Instruction 1> Return the part of the utility pilot project rules from "Utilities within ERCOT." to "outside of ERCOT.", word for word.
Instruction 2> Resume the utility pilot project rules right after their last sentence, and keep the same numbering and style.

----- Supplied text -----

Contract notification due date for non-residential customer classes. By May 21, 2001, a REP must submit verification of executed supply contracts with ESIs and associated zip code to the utility. Any ESI that has not been validated by a REP by this date will relinquish its reserved allotment on the aggregation participant list. The relinquished allotment will then be available for aggregation in that customer class on a first come, first served basis.

(G)

Notification of executed contract for non-residential customer classes. The REP shall document the existence of an executed contract for service by electronically submitting a list of ESIs representing executed contracts to the utility. The utility may rely on receipt of this list as proof of the existence of an executed contract. The REP shall file a signed affidavit with the commission attesting to the accuracy of the ESIs on the list.

(H)

Electronic submissions by aggregators. All submittals required by this section by aggregators to a utility shall be made in electronic format using a Microsoft Excel spreadsheet using a spreadsheet template posted on the utility's pilot project Internet website. A utility will post its templates by January 31, 2001.

(I)

New ESIs. For an ESI that was not included in the calculation in paragraph (3)(A) of this subsection, hereinafter called a new ESI, the customer's ESI load shall be determined as follows:

(i)

For the non-residential non-demand metered classes, a new ESI shall count as one ESI against the total number of ESIs.

(ii)

For the demand-metered classes, the demand allocated to a new ESI shall be 95% of the utility-estimated demand for the new ESI.

(iii)

For the other class as defined in subsection (d)(2)(E) of this section, the energy allocated to a new ESI shall be 95% of the utility- estimated annual kilowatt-hours for the new ESI.

(h)

Transmission and distribution rates and tariffs.

(1)

Utilities within ERCOT. In connection with a utility's pilot project, the utility shall provide transmission service and distribution service in accordance with the rates for non-bypassable delivery charges approved by the commission, on an interim basis for application during the utility's pilot project, in the utility's unbundled cost of service case filed pursuant to PURA §39.201. Notwithstanding the provisions of §22.125 of this title (relating to Interim Relief), such interim rates shall not be subject to surcharge or refund if the rates ultimately established differ from the interim rates.

(2)

Utilities outside of ERCOT.

(A)

Jurisdiction of other regulatory bodies. Processes utilized by non-ERCOT participants shall support the settlement of traditional wholesale markets and shall conform to all Federal Energy Regulatory Commission (FERC) rules and regulations.

(B)

Transmission service. In connection with a utility's pilot project, the utility shall provide transmission service in accordance with the rates and delivery charges approved by the FERC. A utility in transition to an independent transmission company (ITC) model shall maintain on file with the commission a copy of its current FERC-approved open access transmission tariff (OATT), as well as any proposed amendments to the OATT submitted to FERC.

(C)

Distribution service. In connection with a utility's pilot project, the utility shall provide distribution service in accordance with the rates for non- bypassable delivery charges approved by the commission, on an interim basis for application during the utility's pilot project, in the utility's unbundled cost of service case filed pursuant to PURA §39.201. Notwithstanding the provisions of §22.125 of this title, such interim rates shall not be subject to surcharge or refund if the rates ultimately established differ from the interim rates.

(3)

Approval of tariffs. Tariffs implementing pilot project rates must be filed within ten days following the commission's determination of those rates. The commission shall approve such tariffs by May 31, 2001, and may do so administratively.

----- Information supplied -----

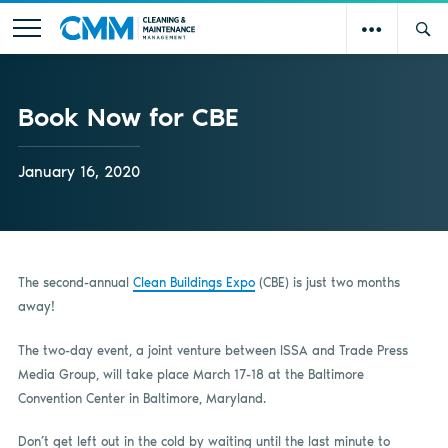
Book Now for CBE
January 16, 2020
The second-annual
Clean Buildings Expo
(CBE) is just two months
away!
The two-day event, a joint venture between ISSA and Trade Press
Media Group, will take place March 17-18 at the Baltimore
Convention Center in Baltimore, Maryland.
Don’t get left out in the cold by waiting until the last minute to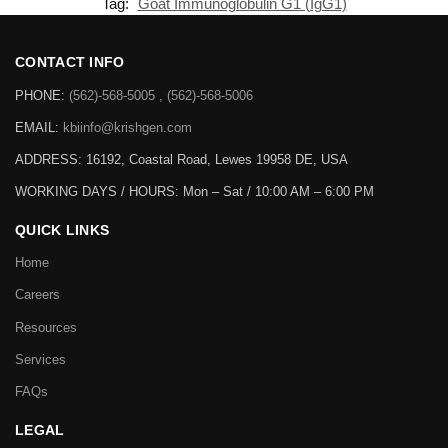
Tag:
Goat Immunoglobulin G1 (IgG1)
CONTACT INFO
PHONE:
(562)-568-5005 , (562)-568-5006
EMAIL:
kbiinfo@krishgen.com
ADDRESS: 16192, Coastal Road, Lewes 19958 DE, USA
WORKING DAYS / HOURS:
Mon – Sat / 10:00 AM – 6:00 PM
QUICK LINKS
Home
Careers
Resources
Services
FAQs
LEGAL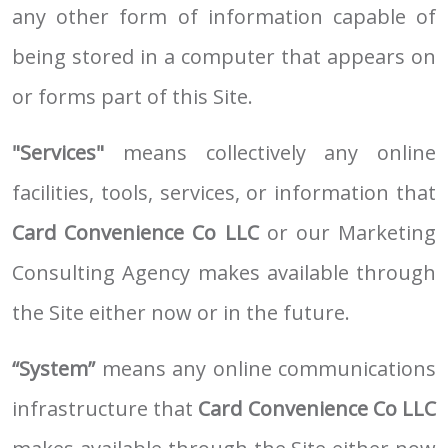
any other form of information capable of
being stored in a computer that appears on
or forms part of this Site.
"Services"
means collectively any online
facilities, tools, services, or information that
Card Convenience Co LLC
or our Marketing
Consulting Agency makes available through
the Site either now or in the future.
“System”
means any online communications
infrastructure that
Card Convenience Co LLC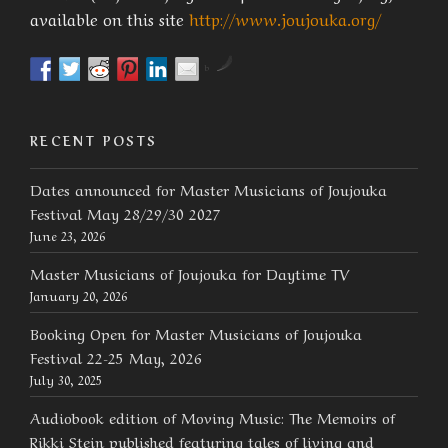
available on this site
http://www.joujouka.org/
by
RECENT POSTS
Dates announced for Master Musicians of Joujouka
Festival May 28/29/30 2027
June 23, 2026
Master Musicians of Joujouka for Daytime TV
January 20, 2026
Booking Open for Master Musicians of Joujouka
Festival 22-25 May, 2026
July 30, 2025
Audiobook edition of Moving Music: The Memoirs of
Rikki Stein published featuring tales of living and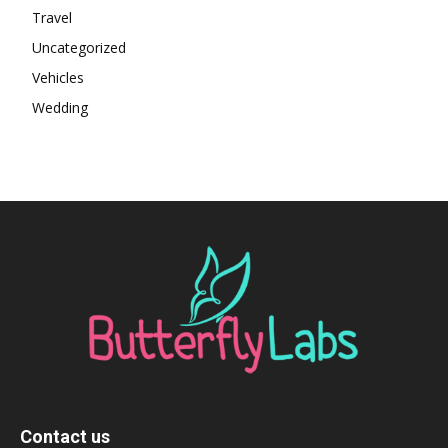
Travel
Uncategorized
Vehicles
Wedding
Contact us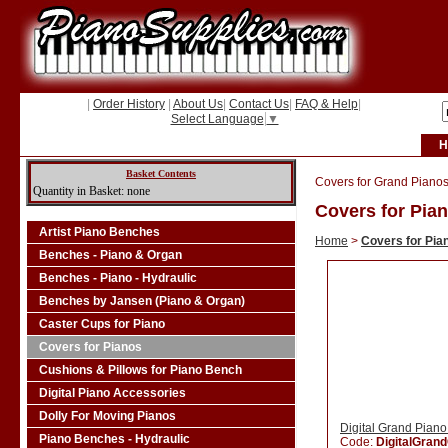
|
Order History
|
About Us
|
Contact Us
|
FAQ & Help
|
Select Language
▼
H
Basket Contents
Covers for Grand Pianos
Quantity in Basket: none
Covers for Pia
Artist Piano Benches
Home
>
Covers for Pia
Benches - Piano & Organ
Benches - Piano - Hydraulic
Benches by Jansen (Piano & Organ)
Caster Cups for Piano
Covers for Pianos
Cushions & Pillows for Piano Bench
Digital Piano Accessories
Dolly For Moving Pianos
Digital Grand Pian
Piano Benches - Hydraulic
Code:
DigitalGran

-----

Expected answer 1>
Utilities within ERCOT. In connection with a utility's pilot project, the utility shall provide transmission service and distribution service in accordance with the rates for non-bypassable delivery charges approved by the commission, on an interim basis for application during the utility's pilot project, in the utility's unbundled cost of service case filed pursuant to PURA §39.201. Notwithstanding the provisions of §22.125 of this title (relating to Interim Relief), such interim rates shall not be subject to surcharge or refund if the rates ultimately established differ from the interim rates.

(2)

Utilities outside of ERCOT.

Expected answer 2>
(i)

Billing requirements.

(1)

A utility shall bill a customer's REP for non-bypassable delivery charges in accordance with the tariffs established pursuant to subsection (h) of this section. The REP must pay these charges.

(2)

A REP shall be responsible for ensuring that its retail customers are billed for electric service provided. A utility may bill retail customers at the request of a REP, provided that any such billing service shall be offered by the utility on comparable terms and conditions for any requesting REP.

(j)

Evaluation of the pilot projects by the commission; reporting. The commission shall evaluate the pilot projects and the operational readiness of each power region, including its support systems, for customer choice.

(1)

Evaluation criteria.

(A)

Criteria for determining the readiness of a power region for customer choice may include the following:

(i)

whether a power region's operational support systems were tested, and any problems that surfaced during the pilot project were adequately rectified;

(ii)

whether electric system reliability was significantly affected in an adverse way; and

(iii)

any other criteria the commission determines appropriate.

(B)

Criteria for determining whether commission rules may need modifications or whether certain aspects of retail competition may require more detailed monitoring by the commission may include the following:

(i)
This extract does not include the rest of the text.